The Institute for Supply Management (ISM) Purchasing Managers Index (PMI) continues to be a reliable indicator of future demand for truckload carriers – the latest March report is no exception.
Being a diffusion index, the PMI means any reading above 50 indicates economic expansion, so the 57.1% March reading confirms the economy has expanded for 22-months in succession. However, that’s a 1.5% decrease from a month earlier and is the lowest reading since September 2020 (55.4%). The general theme of the March report was new orders were down 7.9% m/m and inventories up 1.9% sequentially.
“Manufacturing performed well for the 22nd straight month, with demand registering slower month-over-month growth (likely due to extended lead times) and consumption softening slightly (due to labor force improvement),” according to Timothy R. Fiore, Chair of the Institute for Supply Management. “Omicron impacts are being felt by overseas partners, and the impact on the manufacturing community is a potential headwind. The U.S. manufacturing sector remains in a demand-driven, supply chain-constrained environment. In March, progress was made to solve the labor shortage problems at all tiers of the supply chain, which will result in improved factory throughput and supplier deliveries.”
Five of the six biggest manufacturing industries — Food, Beverage & Tobacco Products; Machinery; Transportation Equipment; Chemical Products; and Computer & Electronic Products — registered moderate-to-strong growth in March.

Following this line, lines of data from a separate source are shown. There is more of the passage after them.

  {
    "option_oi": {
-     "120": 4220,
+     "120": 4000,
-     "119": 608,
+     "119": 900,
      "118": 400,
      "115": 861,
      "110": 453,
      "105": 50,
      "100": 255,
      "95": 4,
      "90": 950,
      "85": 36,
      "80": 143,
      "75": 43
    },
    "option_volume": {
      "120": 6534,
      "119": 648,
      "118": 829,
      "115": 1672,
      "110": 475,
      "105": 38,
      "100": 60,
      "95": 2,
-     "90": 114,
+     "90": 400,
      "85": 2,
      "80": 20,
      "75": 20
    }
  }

The two industries reporting a decrease in March compared to February are Wood Products; and Petroleum & Coal Products.
Available capacity loosens in the country’s number one port for imports from Asia. Spot rates in Los Angeles continue to slide, dropping by $0.09/mile last week to an outbound average of $2.34/mile excl. FSC. According to IHS Markit PIERS, the Ports of Los Angeles (#1) and Long Beach (#3) accounted for 34% of loaded inbound containers in March. As expected, volumes increased by just over 16% sequentially in March following the annual slowdown in February imports following the Chinese New Year celebrations. The Port of New York and New Jersey was the number two port for import volumes at 17%, recording a 22% m/m increase in March. Like on the West Coast, available capacity loosens on the East Coast, where spot rates dropped by $0.13/mile to an outbound average of $2.08/mile excl. FSC in Elizabeth, NJ.

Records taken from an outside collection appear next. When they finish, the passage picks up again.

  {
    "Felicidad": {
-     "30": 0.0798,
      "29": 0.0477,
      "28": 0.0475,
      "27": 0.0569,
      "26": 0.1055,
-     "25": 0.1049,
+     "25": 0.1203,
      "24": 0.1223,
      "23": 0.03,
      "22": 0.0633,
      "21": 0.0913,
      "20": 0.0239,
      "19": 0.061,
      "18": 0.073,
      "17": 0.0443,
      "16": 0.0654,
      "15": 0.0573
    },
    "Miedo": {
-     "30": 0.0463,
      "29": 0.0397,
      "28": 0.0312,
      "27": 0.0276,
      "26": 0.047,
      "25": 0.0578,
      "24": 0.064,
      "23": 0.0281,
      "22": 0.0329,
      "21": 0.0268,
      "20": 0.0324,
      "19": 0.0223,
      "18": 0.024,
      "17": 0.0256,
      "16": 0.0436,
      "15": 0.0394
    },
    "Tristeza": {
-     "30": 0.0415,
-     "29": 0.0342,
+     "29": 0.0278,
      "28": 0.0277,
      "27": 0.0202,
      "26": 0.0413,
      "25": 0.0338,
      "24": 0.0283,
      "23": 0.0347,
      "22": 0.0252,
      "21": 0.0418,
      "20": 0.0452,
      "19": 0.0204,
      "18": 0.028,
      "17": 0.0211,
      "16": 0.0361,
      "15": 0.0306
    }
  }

Labor shortages in Los Angeles have led to what the Journal of Commerce describes as a “Southern California rail meltdown” as marine terminals and drayage operators point to a worsening rail backlog. A chassis shortage in BNSF’s Joliet, IL, rail terminal results in drivers waiting on average 69 minutes in March, seven minutes slower than in February. Neither situation has resulted in a noticeable shift in intermodal volumes to truckload – spot rates on the Los Angeles to Chicago have dropped almost $1.00/mile since the start of the year to an average of just $2.05/mile excl. FSC. That’s also $0.36/mile lower than last year.
In Huntington, WV, available capacity tightens as spot rates near $5.00/mile for loads 600-miles north to Toronto. The ripple effects from the recent Canadian blockades continue to be felt in many U.S. markets, including Huntington, which ranks Canada as their largest export trading partner for plastics, machinery, and chemicals. After averaging around $2.20/mile excl. FSC for most of 2021, dry van spot rates have jumped to $4.95/mile excl. FSC this week increasing by $0.81/mile since the start of April.
Dry van load post volumes are getting close to 2018 levels, but equipment posts are already at 2019 as last week’s load-to-truck ratio (LTR) drops again. Load post volumes decreased by 13% w/w, and equipment posts increased by almost the same amount resulting in the dry van LTR ratio dropping 20% w/w from 4.3 to 3.41. That’s now 4% below 2018 LTR levels.
Dry van spot rates turned negative year-over-year last week and are now down 3% or $0.06/mile compared to the same week the previous year. Spot rates have dropped $0.50/mile since the start of the year ending last week at a national average of $2.28/mile excl. FSC.